**Task brief**
Report how many lines in the records below contain the word "expression". Nothing else belongs in the answer.

**Provided records**
=-=-=-=-=

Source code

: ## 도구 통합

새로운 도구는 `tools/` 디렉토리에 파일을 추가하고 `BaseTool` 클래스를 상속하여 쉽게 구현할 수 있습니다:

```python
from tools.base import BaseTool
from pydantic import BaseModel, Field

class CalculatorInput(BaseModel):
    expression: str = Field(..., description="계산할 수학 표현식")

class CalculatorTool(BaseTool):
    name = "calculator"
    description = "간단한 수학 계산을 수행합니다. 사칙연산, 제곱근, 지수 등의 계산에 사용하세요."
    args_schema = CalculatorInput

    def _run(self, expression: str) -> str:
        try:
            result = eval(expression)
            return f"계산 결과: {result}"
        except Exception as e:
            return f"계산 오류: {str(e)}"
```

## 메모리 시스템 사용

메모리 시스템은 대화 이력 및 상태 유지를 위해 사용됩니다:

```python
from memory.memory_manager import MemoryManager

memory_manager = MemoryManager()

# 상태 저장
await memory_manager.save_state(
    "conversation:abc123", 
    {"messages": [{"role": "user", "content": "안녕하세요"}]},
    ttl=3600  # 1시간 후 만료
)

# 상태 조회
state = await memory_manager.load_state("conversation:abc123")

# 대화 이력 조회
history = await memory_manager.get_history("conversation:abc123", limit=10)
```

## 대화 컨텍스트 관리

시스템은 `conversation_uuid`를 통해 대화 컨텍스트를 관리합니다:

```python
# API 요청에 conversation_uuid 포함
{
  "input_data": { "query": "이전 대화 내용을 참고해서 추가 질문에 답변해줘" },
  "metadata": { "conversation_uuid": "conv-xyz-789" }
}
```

=-=-=-=-=

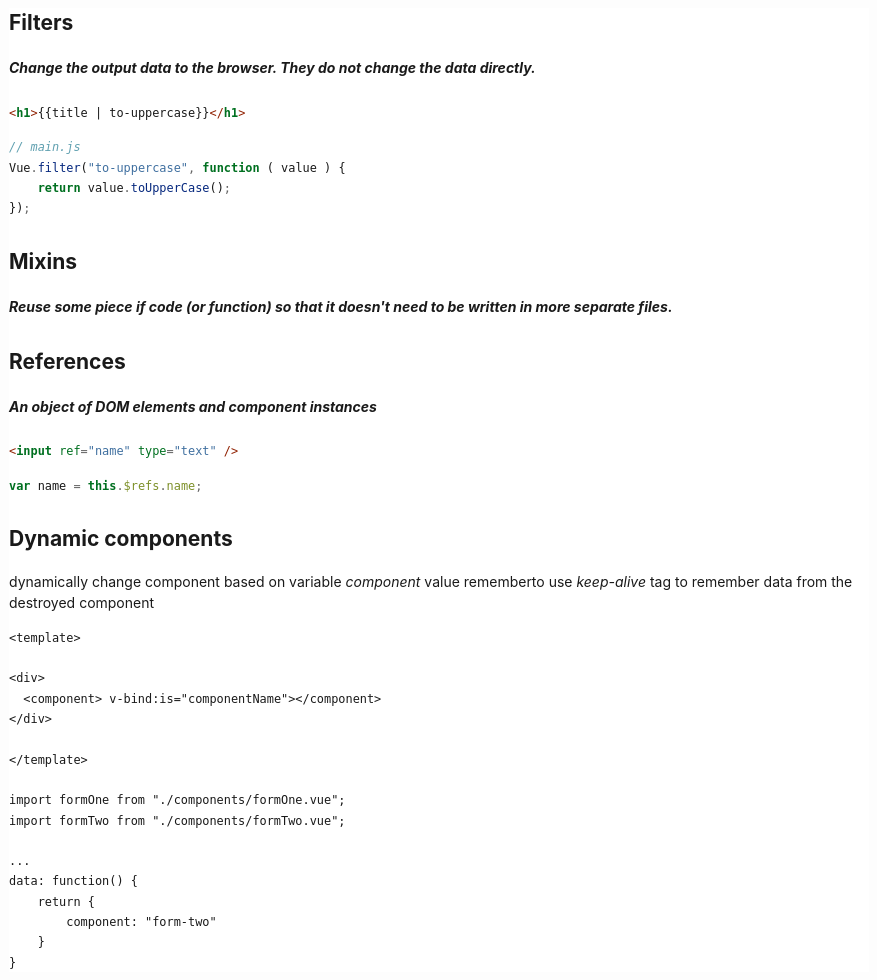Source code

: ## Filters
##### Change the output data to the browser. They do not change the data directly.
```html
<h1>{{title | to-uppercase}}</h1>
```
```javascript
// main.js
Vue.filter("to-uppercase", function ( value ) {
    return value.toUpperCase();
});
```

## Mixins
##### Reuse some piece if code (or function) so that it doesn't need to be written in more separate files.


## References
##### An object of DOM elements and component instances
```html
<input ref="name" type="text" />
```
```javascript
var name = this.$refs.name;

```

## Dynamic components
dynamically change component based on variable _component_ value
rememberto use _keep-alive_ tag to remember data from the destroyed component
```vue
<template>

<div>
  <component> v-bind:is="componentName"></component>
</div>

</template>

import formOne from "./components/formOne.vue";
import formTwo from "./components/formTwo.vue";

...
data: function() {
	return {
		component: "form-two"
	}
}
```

=-=-=-=-=

**Written answer**
3